No organization is better poised to provide this snapshot of surgical outcomes than the STS, a nonprofit organization that represents some 5,400 surgeons worldwide who operate on the thorax, or chest. Its Adult Cardiac Surgery Database includes more than 4 million surgical records and covers roughly 90 percent of the more than 1,100 surgical groups in the U.S. that perform cardiac surgery, making it the largest such registry in the world. Participating groups add data four times a year, providing an up-to-date picture of their surgical practice.
The three-star rating system (available to subscribers) draws on this extensive database to show how well surgical groups performed in terms of survival rates, the absence of complications, and other key measures. Groups that score above average receive three stars, average performers get two stars, and those that are below average get one. Because the average performance of surgical groups has increased substantially in the past two decades, it’s possible to get very good care even from many two-star practices.
These ratings include only those groups that have agreed to let us publish their performance results. That includes 323 groups from 44 states, plus the District of Columbia. Eighty-one of those groups received three stars for their overall performance, 237 got two stars, and five got one star. We will periodically update the ratings with data from additional groups that agree to release their information to us.
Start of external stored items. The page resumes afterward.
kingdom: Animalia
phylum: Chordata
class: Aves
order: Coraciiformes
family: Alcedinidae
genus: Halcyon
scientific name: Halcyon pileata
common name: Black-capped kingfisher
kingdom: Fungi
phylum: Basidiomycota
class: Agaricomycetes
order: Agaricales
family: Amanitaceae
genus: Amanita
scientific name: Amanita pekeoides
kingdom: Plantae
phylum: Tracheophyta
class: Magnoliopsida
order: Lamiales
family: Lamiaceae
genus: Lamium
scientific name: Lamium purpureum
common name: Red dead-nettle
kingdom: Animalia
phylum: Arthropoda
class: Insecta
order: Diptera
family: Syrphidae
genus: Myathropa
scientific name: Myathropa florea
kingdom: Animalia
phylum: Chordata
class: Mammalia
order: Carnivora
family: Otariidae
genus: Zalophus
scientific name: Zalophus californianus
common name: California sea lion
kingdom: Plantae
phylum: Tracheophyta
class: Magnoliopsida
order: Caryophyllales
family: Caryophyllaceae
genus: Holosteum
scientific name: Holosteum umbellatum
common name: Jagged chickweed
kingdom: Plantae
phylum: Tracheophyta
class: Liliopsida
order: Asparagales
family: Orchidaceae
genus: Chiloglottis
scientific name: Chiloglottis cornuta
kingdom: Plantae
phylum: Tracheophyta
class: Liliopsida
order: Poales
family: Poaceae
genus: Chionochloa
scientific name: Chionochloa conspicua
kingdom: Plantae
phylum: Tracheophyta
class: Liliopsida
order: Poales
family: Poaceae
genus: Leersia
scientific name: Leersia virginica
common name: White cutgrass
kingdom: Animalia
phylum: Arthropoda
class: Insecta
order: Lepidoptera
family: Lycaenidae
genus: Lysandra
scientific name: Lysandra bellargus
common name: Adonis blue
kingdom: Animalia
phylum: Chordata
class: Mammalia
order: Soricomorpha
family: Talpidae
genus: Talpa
In the meantime, if you are considering bypass surgery with a group that is not in the ratings, you should still ask for its results. That's because most surgical groups that have not yet agreed to share data with us do participate in the STS database. And they should be willing to provide those results to you. In fact, our medical experts say that if a group can't share that information—or won't—you should consider looking for a different one.
Our report also provides advice from our experts on treating heart disease, including basic medical management that every heart-disease patient should have as well as less-invasive alternatives to standard bypass surgery that might make sense for some people.